BERNASNEWS – Puluhan warga Dusun Plumutan, Kalurahan Mulyodadi, Kapanewon Bambanglipuro, Bantul, mendatangi sebuah peternakan babi yang berada di tengah permukiman mereka, Selasa (15/4/2025).
Aksi ini dipicu oleh bau tak sedap yang ditimbulkan peternakan tersebut, yang dinilai telah mengganggu kenyamanan dan kesehatan warga sekitar.
Koordinator aksi, Sigit Afrianto, menegaskan bahwa warga tidak berniat menzalimi pemilik peternakan. Warga hanya menuntut hak untuk hidup di lingkungan yang bersih dan sehat.
“Warga tetap bersikap santun. Kami tidak pernah melakukan tindakan anarkis terhadap pemilik atau keluarganya. Bahkan anaknya pun kami terima dengan baik,” ujar Sigit saat berorasi di lokasi.
Menurut Sigit, warga mempermasalahkan dampak lingkungan dari peternakan tersebut, bukan personal pemiliknya. Ia menilai pemilik peternakan, Nindarto, justru tidak bersosialisasi dan tidak pernah menghadiri rapat RT.
“Pemilik peternakan telah merugikan warga RT 5 karena bau menyengat yang ditimbulkan. Hidup bermasyarakat di desa itu harus mengedepankan tepa selira, bukan malah menutup diri,” tegasnya.
Sigit menambahkan, pada umumnya peternakan skala besar berdiri jauh dari permukiman. Ia meminta agar peternakan babi tersebut dipindahkan ke lokasi lain demi keadilan semua pihak.
“Kami tidak melarang beternak, tapi tolong jangan di tengah permukiman. Silakan cari lahan di tempat lain agar warga tidak terdampak. Kalau tidak dipindah, kami akan terus menolak keberadaan peternakan ini,” imbuhnya.

Rincian Tugas>
Menurut teks bacaan tentang protes warga Dusun Plumutan, siapa nama pemilik peternakan babi tersebut? Data yang menyusul tidak diperlukan untuk mengerjakan tugas.

Kutipan Data>
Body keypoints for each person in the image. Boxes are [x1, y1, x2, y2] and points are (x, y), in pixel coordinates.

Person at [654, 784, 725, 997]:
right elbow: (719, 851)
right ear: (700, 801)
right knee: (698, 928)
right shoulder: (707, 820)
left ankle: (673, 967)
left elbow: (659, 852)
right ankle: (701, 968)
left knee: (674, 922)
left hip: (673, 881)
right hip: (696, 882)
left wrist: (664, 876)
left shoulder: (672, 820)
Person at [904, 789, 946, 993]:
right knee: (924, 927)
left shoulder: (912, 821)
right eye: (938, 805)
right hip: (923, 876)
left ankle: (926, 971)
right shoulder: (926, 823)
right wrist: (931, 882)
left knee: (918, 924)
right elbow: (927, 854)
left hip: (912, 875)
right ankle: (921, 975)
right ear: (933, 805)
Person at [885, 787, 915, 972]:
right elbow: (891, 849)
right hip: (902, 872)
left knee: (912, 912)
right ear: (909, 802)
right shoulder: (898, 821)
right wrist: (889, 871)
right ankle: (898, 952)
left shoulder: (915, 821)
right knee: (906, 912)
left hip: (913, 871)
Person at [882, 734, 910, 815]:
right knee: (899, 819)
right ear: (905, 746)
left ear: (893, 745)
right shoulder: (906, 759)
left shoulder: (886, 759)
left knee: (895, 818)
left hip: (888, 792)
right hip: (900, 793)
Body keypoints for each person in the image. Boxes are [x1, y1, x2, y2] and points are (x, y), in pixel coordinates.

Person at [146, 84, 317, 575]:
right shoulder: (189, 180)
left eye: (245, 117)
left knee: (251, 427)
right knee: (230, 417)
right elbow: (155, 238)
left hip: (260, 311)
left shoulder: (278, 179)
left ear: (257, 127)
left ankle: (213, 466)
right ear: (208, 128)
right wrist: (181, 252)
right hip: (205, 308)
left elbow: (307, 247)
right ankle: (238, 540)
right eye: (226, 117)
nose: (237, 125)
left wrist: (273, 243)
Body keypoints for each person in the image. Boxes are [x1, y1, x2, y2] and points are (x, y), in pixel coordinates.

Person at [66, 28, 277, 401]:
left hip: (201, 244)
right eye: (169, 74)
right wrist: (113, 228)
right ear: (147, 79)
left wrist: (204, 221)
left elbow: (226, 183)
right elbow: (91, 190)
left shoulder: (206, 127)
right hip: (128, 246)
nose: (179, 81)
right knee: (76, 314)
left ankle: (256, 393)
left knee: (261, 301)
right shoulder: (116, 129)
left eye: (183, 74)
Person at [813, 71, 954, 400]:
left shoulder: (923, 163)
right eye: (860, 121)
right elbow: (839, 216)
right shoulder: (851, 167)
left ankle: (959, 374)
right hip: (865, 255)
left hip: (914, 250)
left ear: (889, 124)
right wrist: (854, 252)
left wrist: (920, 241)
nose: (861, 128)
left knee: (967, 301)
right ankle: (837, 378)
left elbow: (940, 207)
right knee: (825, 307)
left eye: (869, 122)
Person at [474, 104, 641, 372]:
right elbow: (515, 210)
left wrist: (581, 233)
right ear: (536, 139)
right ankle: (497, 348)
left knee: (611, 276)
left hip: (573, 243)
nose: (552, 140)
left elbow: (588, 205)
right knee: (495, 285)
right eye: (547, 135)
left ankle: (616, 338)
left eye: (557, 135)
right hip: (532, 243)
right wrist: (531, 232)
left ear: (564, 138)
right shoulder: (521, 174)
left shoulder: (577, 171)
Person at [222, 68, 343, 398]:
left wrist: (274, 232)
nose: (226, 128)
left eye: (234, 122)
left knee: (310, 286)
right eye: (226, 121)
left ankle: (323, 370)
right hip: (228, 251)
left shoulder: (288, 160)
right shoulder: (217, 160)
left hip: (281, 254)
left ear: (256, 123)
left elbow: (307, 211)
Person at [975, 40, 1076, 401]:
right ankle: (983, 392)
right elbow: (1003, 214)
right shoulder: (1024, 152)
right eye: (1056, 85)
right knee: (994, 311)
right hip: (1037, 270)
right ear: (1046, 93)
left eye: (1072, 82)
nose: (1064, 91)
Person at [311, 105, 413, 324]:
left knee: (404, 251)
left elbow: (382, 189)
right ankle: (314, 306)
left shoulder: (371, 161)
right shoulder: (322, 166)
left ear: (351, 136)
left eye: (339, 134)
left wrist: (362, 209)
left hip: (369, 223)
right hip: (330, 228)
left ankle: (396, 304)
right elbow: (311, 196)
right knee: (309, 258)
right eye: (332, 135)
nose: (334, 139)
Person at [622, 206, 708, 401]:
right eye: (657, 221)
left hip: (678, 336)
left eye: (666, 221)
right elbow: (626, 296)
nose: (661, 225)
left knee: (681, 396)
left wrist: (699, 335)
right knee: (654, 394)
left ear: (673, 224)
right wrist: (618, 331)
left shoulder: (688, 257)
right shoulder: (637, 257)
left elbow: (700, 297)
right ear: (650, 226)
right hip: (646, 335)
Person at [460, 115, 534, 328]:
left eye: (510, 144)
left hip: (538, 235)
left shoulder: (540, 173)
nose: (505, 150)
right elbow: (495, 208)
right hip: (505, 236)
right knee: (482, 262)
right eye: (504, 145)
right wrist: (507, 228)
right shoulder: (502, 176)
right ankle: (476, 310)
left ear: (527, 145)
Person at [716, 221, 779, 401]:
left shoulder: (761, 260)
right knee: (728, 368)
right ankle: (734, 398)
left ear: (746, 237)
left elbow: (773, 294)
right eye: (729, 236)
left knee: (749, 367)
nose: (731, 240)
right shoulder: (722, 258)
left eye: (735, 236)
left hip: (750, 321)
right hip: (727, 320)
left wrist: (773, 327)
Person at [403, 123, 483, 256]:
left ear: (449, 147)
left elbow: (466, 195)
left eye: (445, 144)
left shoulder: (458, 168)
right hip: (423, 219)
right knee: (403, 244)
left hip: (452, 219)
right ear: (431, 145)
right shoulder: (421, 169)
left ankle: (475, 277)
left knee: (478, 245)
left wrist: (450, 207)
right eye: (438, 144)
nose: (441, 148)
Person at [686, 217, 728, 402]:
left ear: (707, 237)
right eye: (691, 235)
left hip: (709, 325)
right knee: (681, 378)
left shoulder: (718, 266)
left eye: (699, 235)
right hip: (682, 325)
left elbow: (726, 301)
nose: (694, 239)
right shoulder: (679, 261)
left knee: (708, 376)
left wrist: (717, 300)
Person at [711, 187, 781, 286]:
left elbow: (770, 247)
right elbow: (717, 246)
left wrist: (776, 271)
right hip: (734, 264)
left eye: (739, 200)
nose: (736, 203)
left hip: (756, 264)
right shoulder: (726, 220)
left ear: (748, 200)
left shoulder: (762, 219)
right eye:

Hasil Latihan>
Nindarto.